The markhor is a large wild goat.
Markhors are adapted to mountainous terrain, and can be found between 600 and 3,600 meters (2,000 and 11,800 feet) above sea level.
The lifespan of the markhor is from 11 to 13 years.
Markhor stand 65 to 115 cm (26 to 45 inches) at the shoulder, 132 to 186 cm (52 to 73 inches) in length and weigh from 32 to 110 kg (71 to 243 pounds). Males are substantially larger than females.
The coat is of a grizzled, light brown to black color, and is smooth and short in summer, while growing longer and thicker in winter. The fur of the lower legs is black and white. Males have longer hair on the chin, throat, chest and shanks. Females are redder in color, with shorter hair, a short black beard, and are maneless.
Both sexes have tightly curled, corkscrew-like horns, which close together at the head, but spread upwards toward the tips. The horns of males can grow up to 160 cm (63 inches) long, and up to 25 cm (10 inches) in females. The males have a pungent smell, which surpasses that of the domestic goat.
They are diurnal, and are mainly active in the early morning and late afternoon.
Perhaps the most agile of all goats, the markhor is perfectly adapted to life on these sheer slopes. They are so sure-footed they can even climb trees.

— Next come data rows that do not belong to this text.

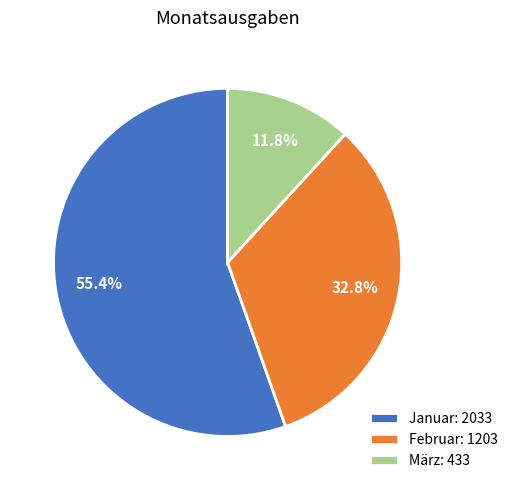

To the nearest percent, what is the difference between the largest and smallest slice percentages?

44%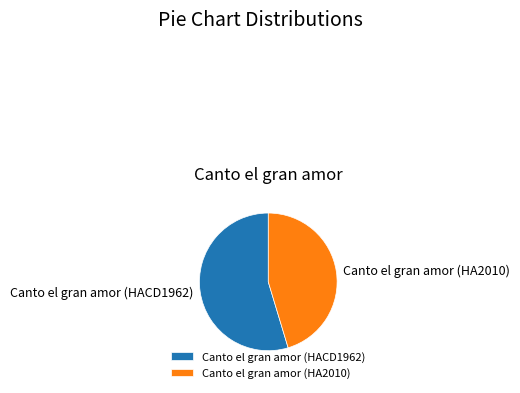

Which category has the smallest portion of the pie?

Canto el gran amor (HA2010)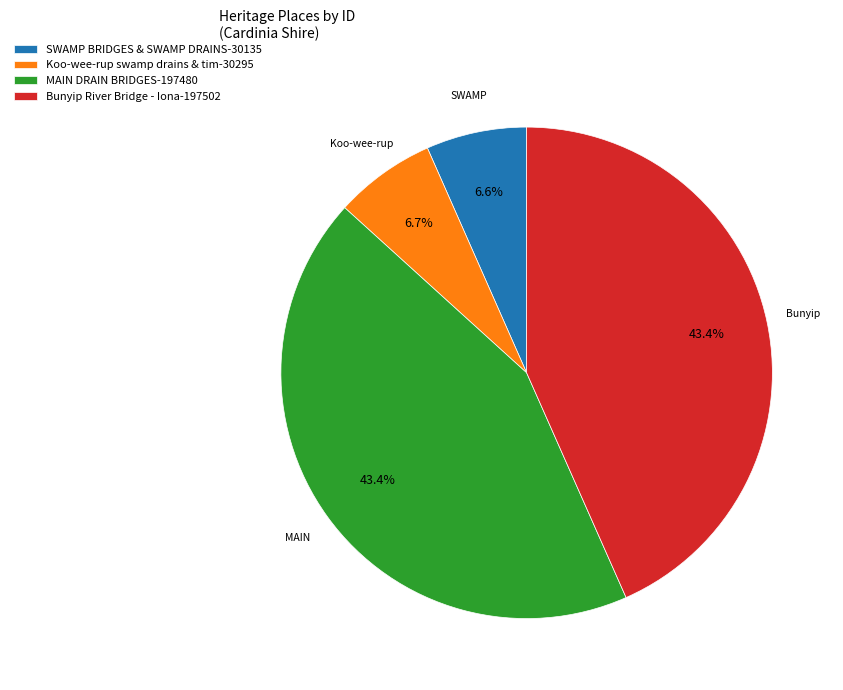

Does Koo-wee-rup swamp drains & tim-30295 represent more than half of the total?

No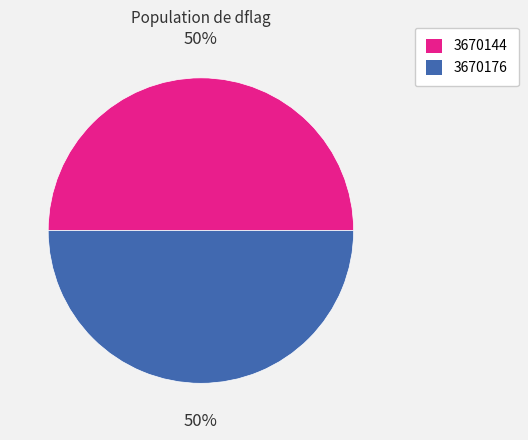

How many slices are in this pie chart?

2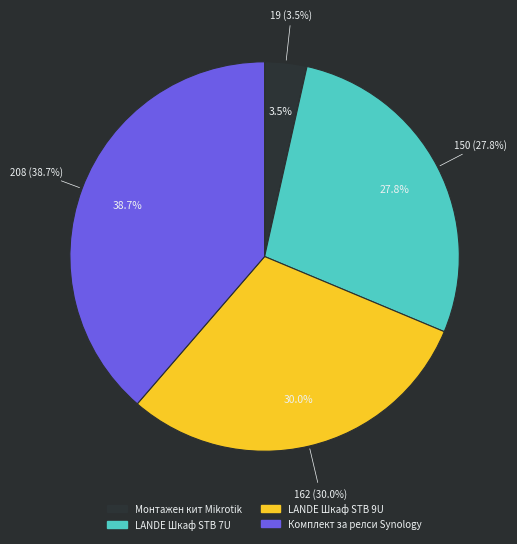

What is the change in value from Монтажен кит Mikrotik to LANDE Шкаф STB 9U?

+143.1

The markhor is a herbivorous animal that feed on a variety of vegetation including grasses, leaves, herbs, fruits and flowers. Their diets shift seasonally: in the spring and summer periods they graze, but turn to browsing in winter, sometimes standing on their hind legs to reach high branches.
Like other wild goats, the markhor play a valuable role within their eco-system as they munch the leaves from the low-lying trees and scrub, spreading the seeds in their dung.
Markhors live in flocks, usually numbering nine animals, composed of adult females and their young. Adult males are largely solitary.
The mating season takes place in winter, during which the males fight each other by lunging, locking horns and attempting to push each other off balance. The gestation period lasts 135–170 days, and usually results in the birth of 1 or 2 offsprings, though rarely 3.
The young are initially born in a shallow earthen hollow. They are able to walk soon after birth, and can travel with the mother. Mothers provide nourishment (milk) and protection to their growing young. They stay with the mother for approximately 6 months, although there are several reports of kids remaining with the mother thereafter.
The markhor possess keen eyesight and a strong sense of smell to detect nearby predators. Markhors are very aware of their surroundings and are on high alert for predators. In exposed areas, they are quick to spot and flee from predators.
The name is thought to be derived from Persian — a conjunction of mâr and the suffix khor, interpreted to represent the animal’s alleged ability to kill snakes, or as a reference to its corkscrew-like horns, which are somewhat reminiscent of coiling snakes.
It is listed on the IUCN Red List as Near Threatened since 2015.
The species is both hardy and resilient, and as a result, small herds may be successfully reared and maintained in captivity.
The markhor is the national animal of Pakistan, where it is also known as the screw horn or “screw-horned goat”.
In folklore the markhor is known to kill, or literally, eat serpent. Thereafter, while chewing the cud, a foam-like substance comes out of its mouth which drops on the ground and dries. This foam-like substance is sought after by the local people, who believe it is useful in extracting the poison from snakebites.